TEKS BACAAN:

______

Semoga Beneran “Merdeka”

Sebelumnya saya sengaja menulis tulisan ini di tanggal 19 Agustus 2025. Karena di tanggal 17 Agustus semua orang sibuk berteriak “merdeka” sambil bernari-nari di panggung dan layar televisi dan di tanggal 18 semua orang sudah lelah merayakan hari kemerdekaan. Bukannya saya beralasan untuk menunda menulis tulisan ini, saya hanya tidak ingin hanyut dalam gegap gempita seremonial yang sering cuma jadi topeng kebahagiaan sesaat menutupi abu-abunya keadaan Indonesia saat ini. Bukan hanya itu saja, alasan saya menulis pada tanggal 19 Agustus ini untuk mengingat jasa para founding parents dan juga merupakan momen krusial dalam sejarah awal pembentukan Republik Indonesia. Justru hari-hari setelah bendera diturunkan, kita bisa tanya dengan sungguh, apa arti 80 tahun merdeka kalau rakyat masih terus dihimpit oleh kenyataan yang pahit?

Delapan puluh tahun merdeka, saya melihat di lingkungan terdekat saya dalam perspektif “Anak Kost” nyatanya harga sembako masih mencekik kantong rakyat. Lahan-lahan subur jatuh ke tangan segelintir elit entah elit politik yang menjadi pengusaha atau pengusaha yang bergandeng dengan elit politik, tidak hanya itu petani yang katanya “tulang punggung bangsa” hidupnya rapuh terkecuali petani sawit dan batu bara. Pendidikan makin mahal dan menjadi subjek untuk melempar janji-janji palsu Pendidikan Gratis yang nyatanya saat ini masih banyak orang tua yang banting tulang demi membiayai pendidikan anaknya, dan jargon “kesejahteraan rakyat” lebih sering mampir di baliho para wakil partai daripada di dapur masyarakat sendiri. Jadi, merdeka buat siapa? Anda tentu bisa menjawab dengan sangat lantang untuk siapa merdeka itu. Terlalu banyak peristiwa-peristiwa kelabu untuk saya sebutkan satu-satu. Dalam setahun terakhir, wajah negeri ini makin memperlihatkan retaknya janji kemerdekaan.

Di sisi lain, pemerintah bangga dengan pertumbuhan ekonomi 4,9% pada kuartal pertama 2025. Tapi di balik angka itu, kelas menengah justru menyusut hingga 20% dalam enam tahun terakhir. Daya beli melemah, biaya hidup melonjak, dan calon pekerja kian membengkak. Sementara proyek-proyek raksasa, seperti food estate di Papua dan Kalimantan, menebang jutaan hektar hutan dengan dalih swasembada, padahal justru menyingkirkan masyarakat adat.

______

ISI DATASET:
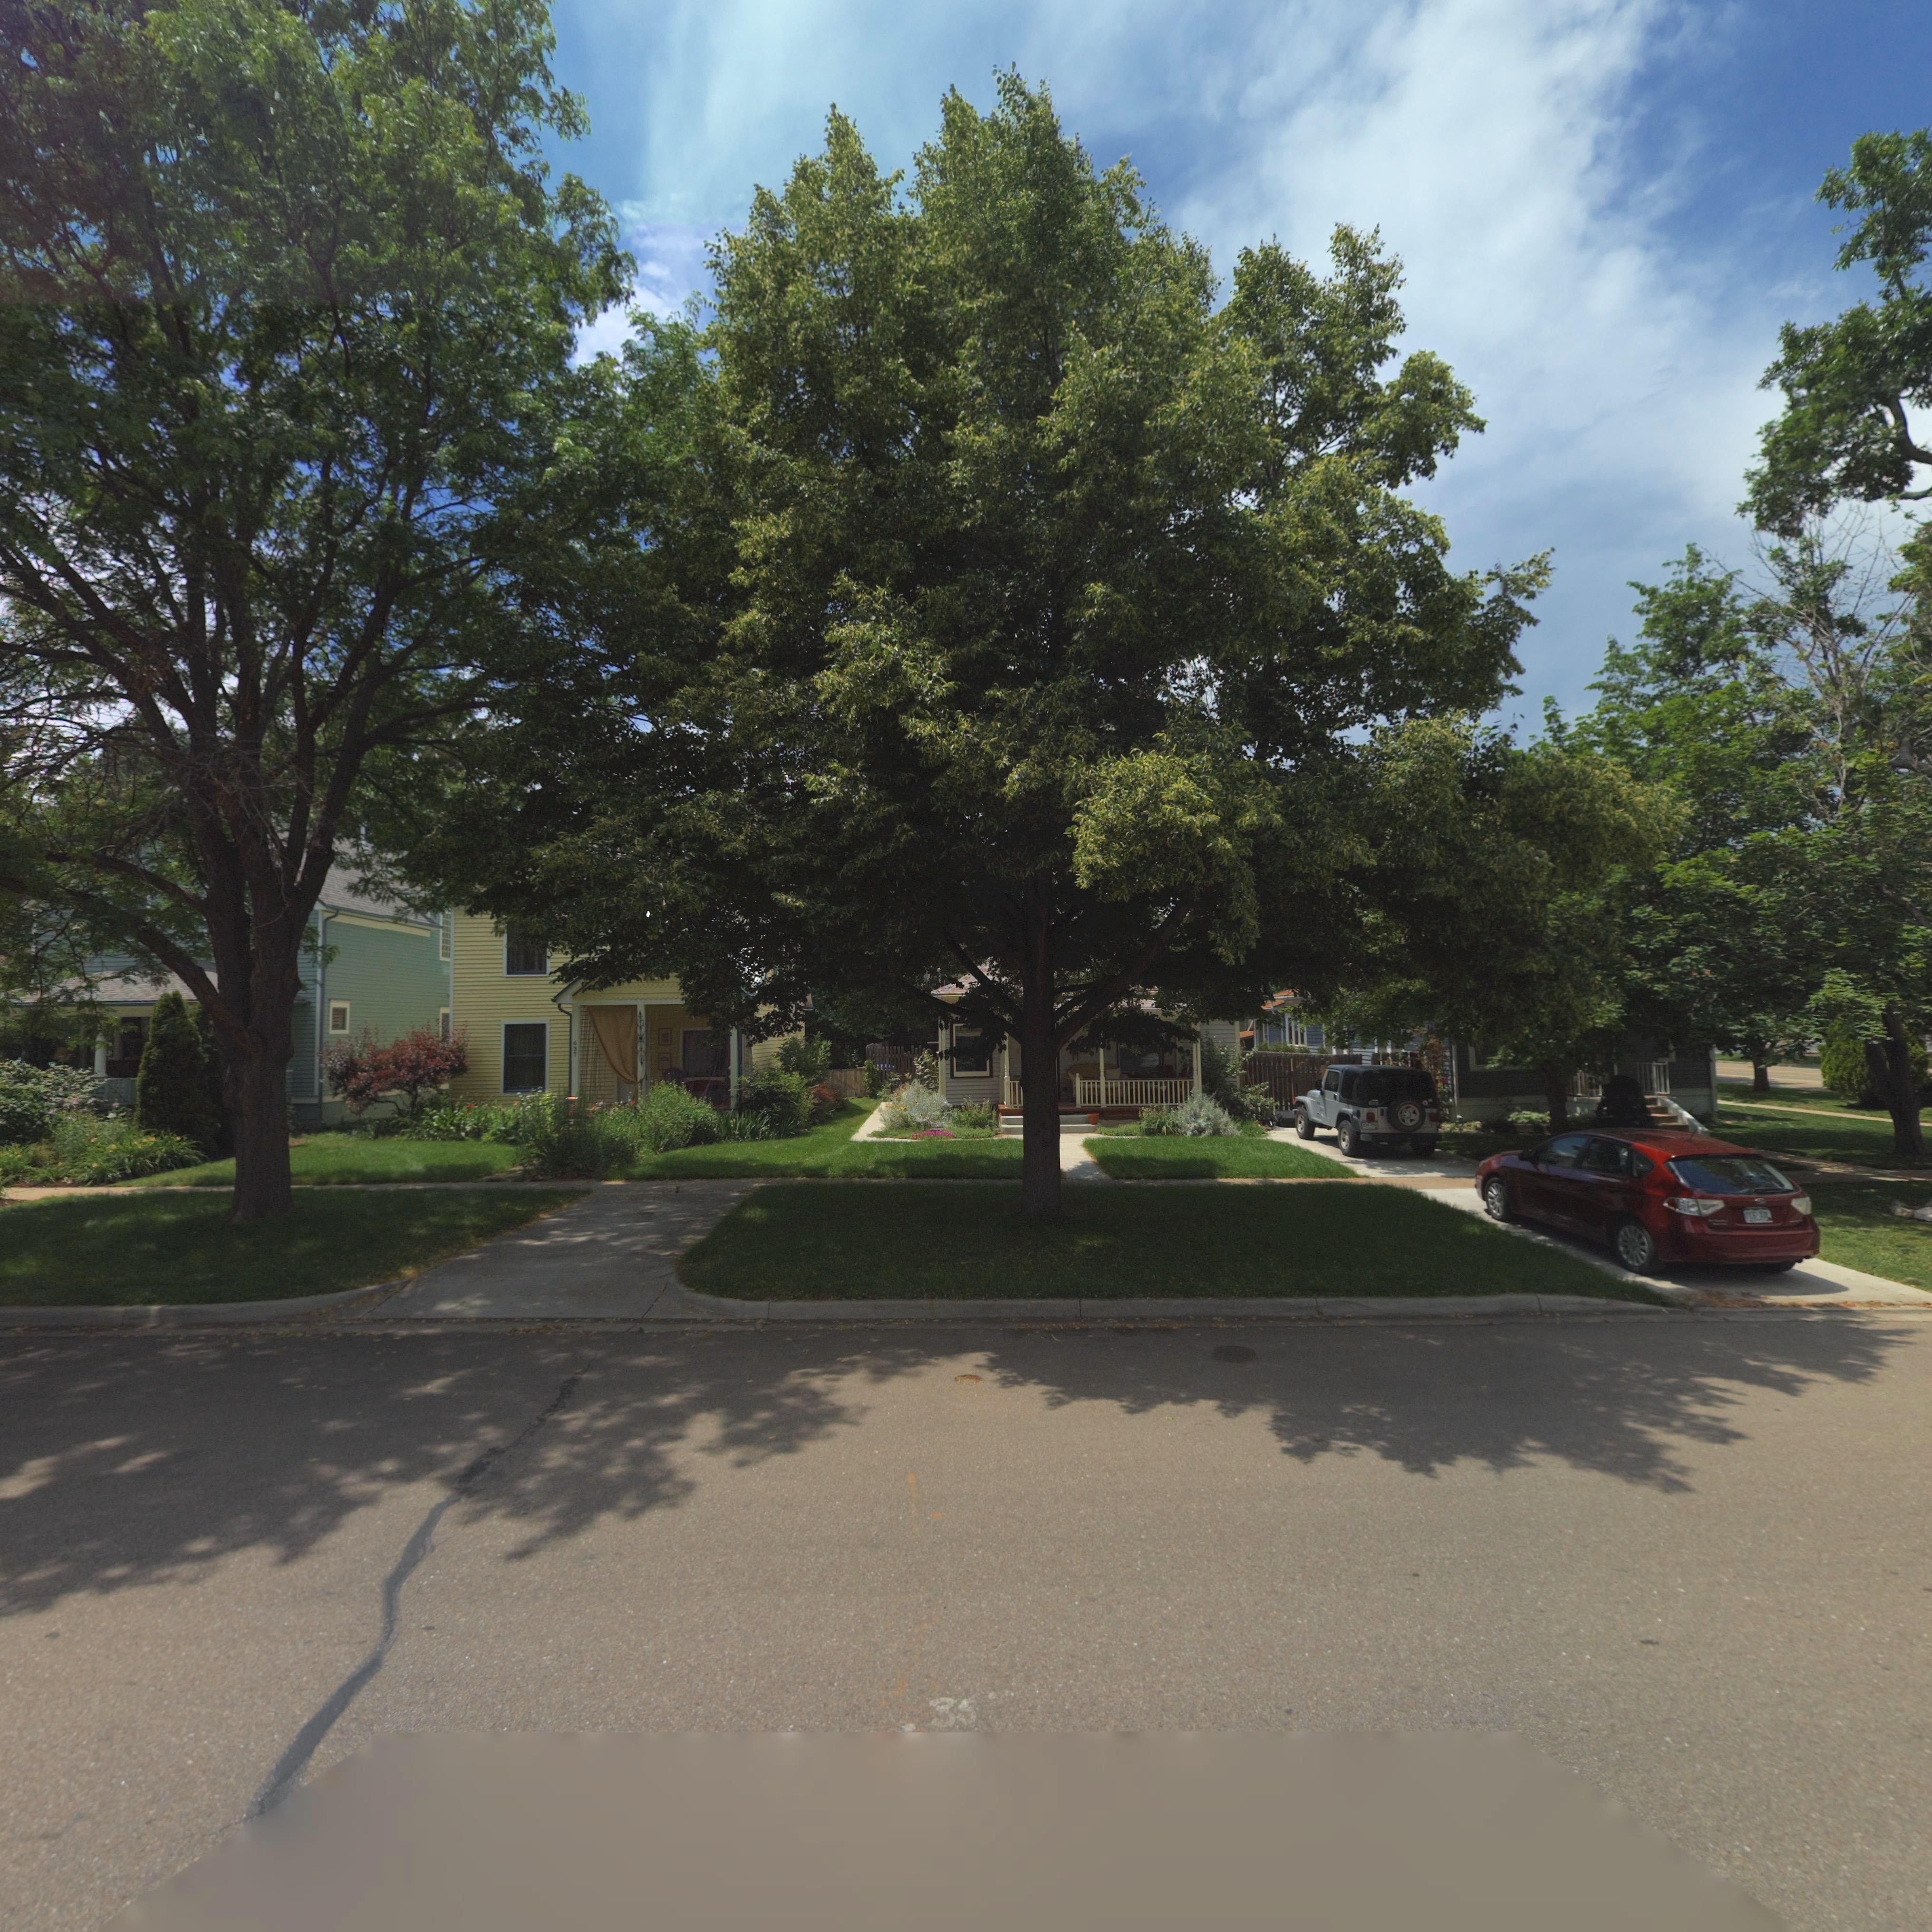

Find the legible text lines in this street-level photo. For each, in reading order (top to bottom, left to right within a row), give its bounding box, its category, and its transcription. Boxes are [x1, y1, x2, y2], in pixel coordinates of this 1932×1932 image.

[573, 1040, 577, 1057] StreetNumber: 637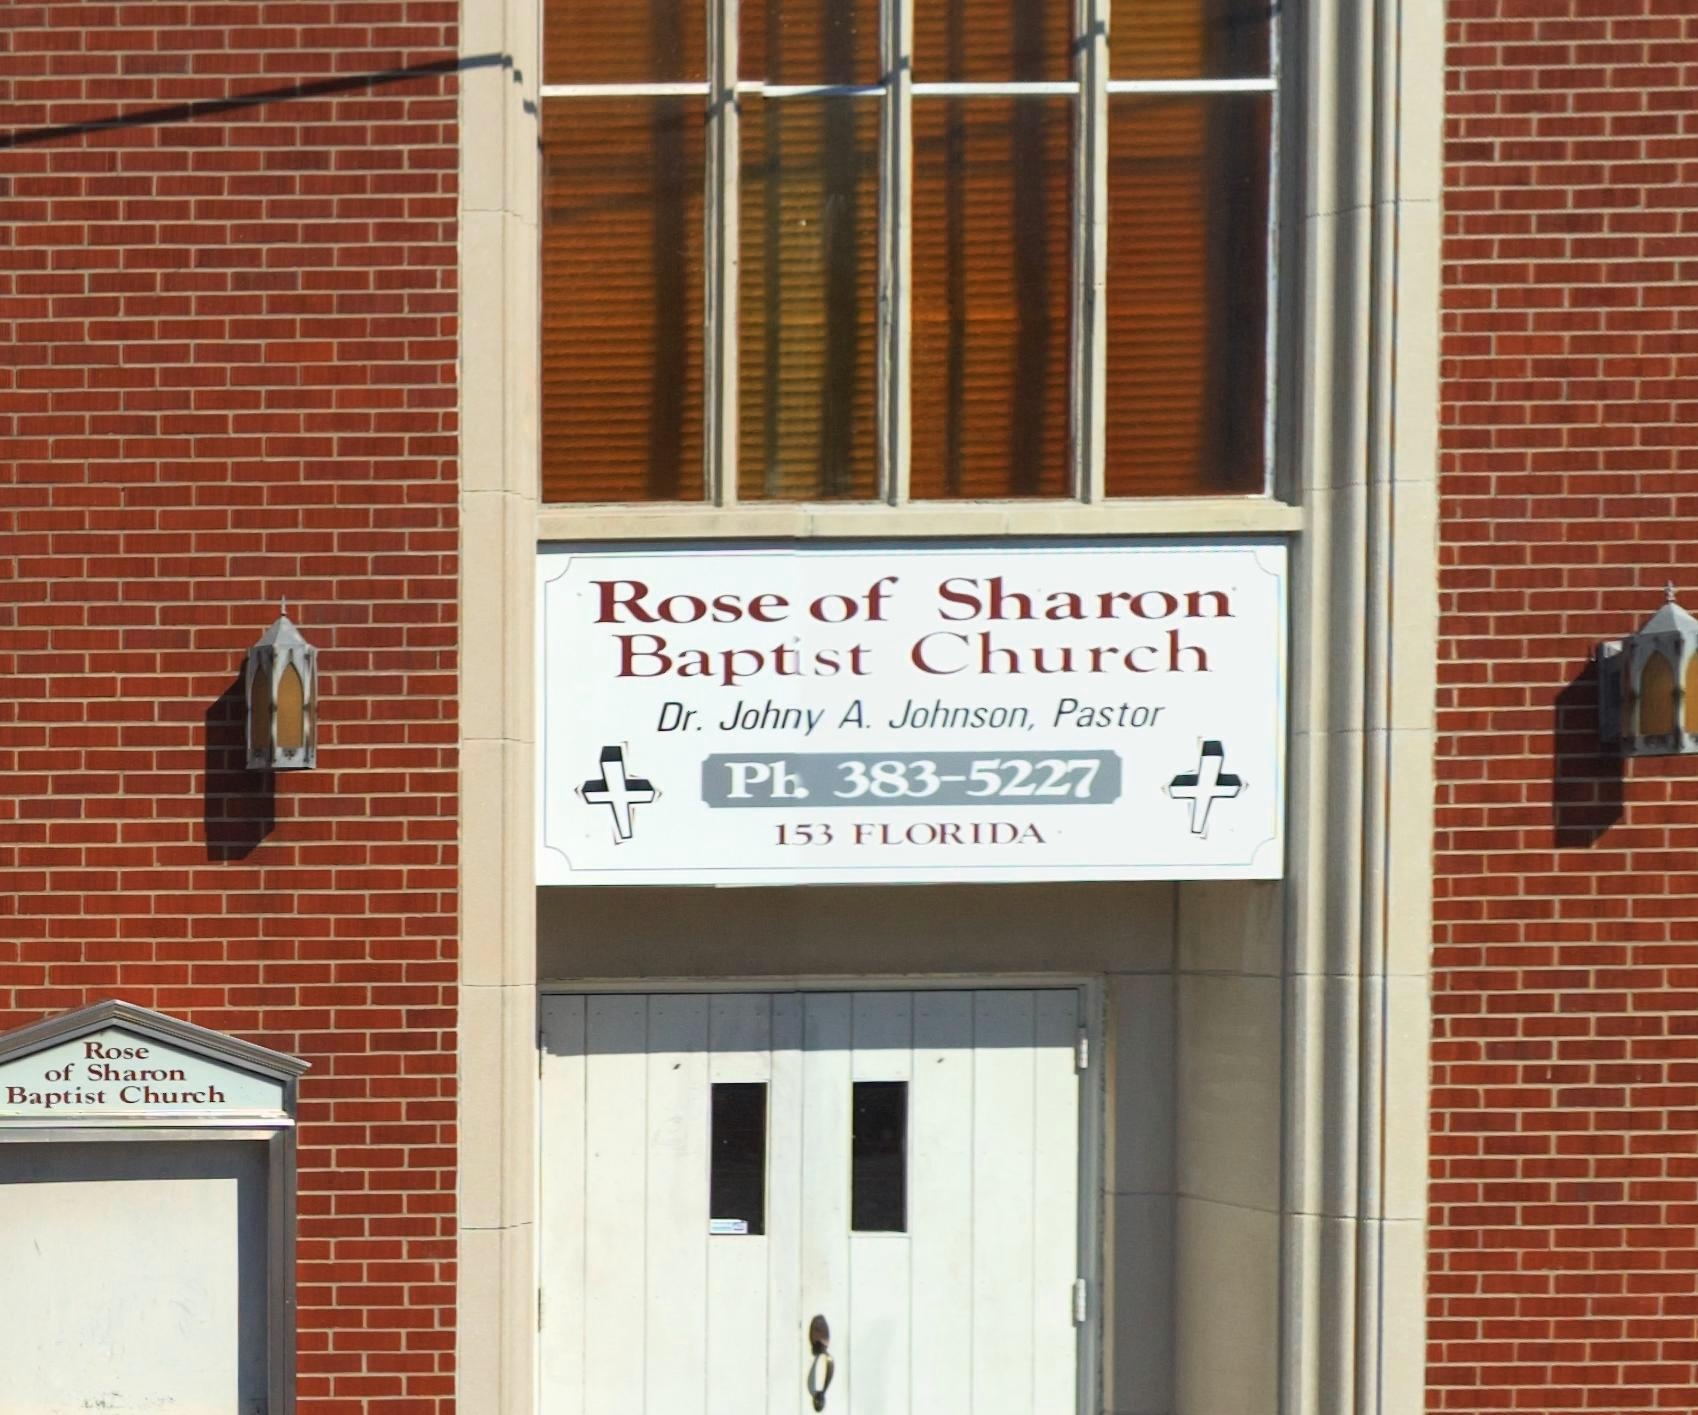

______

TUGAS YANG DIKERJAKAN:
1. Ubah paragraf teks bacaan yang diawali "Di sisi lain, pemerintah bangga" menjadi daftar poin singkat yang tetap memuat fakta utamanya.
2. Salin kembali dengan persis bagian teks bacaan mulai dari kata-kata yang memuat "Sebelumnya saya sengaja" sampai kata-kata "kenyataan yang pahit?".

HASIL PENGERJAAN:
1.
- Pemerintah bangga dengan pertumbuhan ekonomi 4,9% pada kuartal pertama 2025.
- Kelas menengah justru menyusut hingga 20% dalam enam tahun terakhir.
- Daya beli melemah, biaya hidup melonjak, dan jumlah calon pekerja makin membengkak.
- Proyek raksasa seperti food estate di Papua dan Kalimantan menebang jutaan hektar hutan dengan dalih swasembada.
- Proyek tersebut justru menyingkirkan masyarakat adat.

2.
Sebelumnya saya sengaja menulis tulisan ini di tanggal 19 Agustus 2025. Karena di tanggal 17 Agustus semua orang sibuk berteriak “merdeka” sambil bernari-nari di panggung dan layar televisi dan di tanggal 18 semua orang sudah lelah merayakan hari kemerdekaan. Bukannya saya beralasan untuk menunda menulis tulisan ini, saya hanya tidak ingin hanyut dalam gegap gempita seremonial yang sering cuma jadi topeng kebahagiaan sesaat menutupi abu-abunya keadaan Indonesia saat ini. Bukan hanya itu saja, alasan saya menulis pada tanggal 19 Agustus ini untuk mengingat jasa para founding parents dan juga merupakan momen krusial dalam sejarah awal pembentukan Republik Indonesia. Justru hari-hari setelah bendera diturunkan, kita bisa tanya dengan sungguh, apa arti 80 tahun merdeka kalau rakyat masih terus dihimpit oleh kenyataan yang pahit?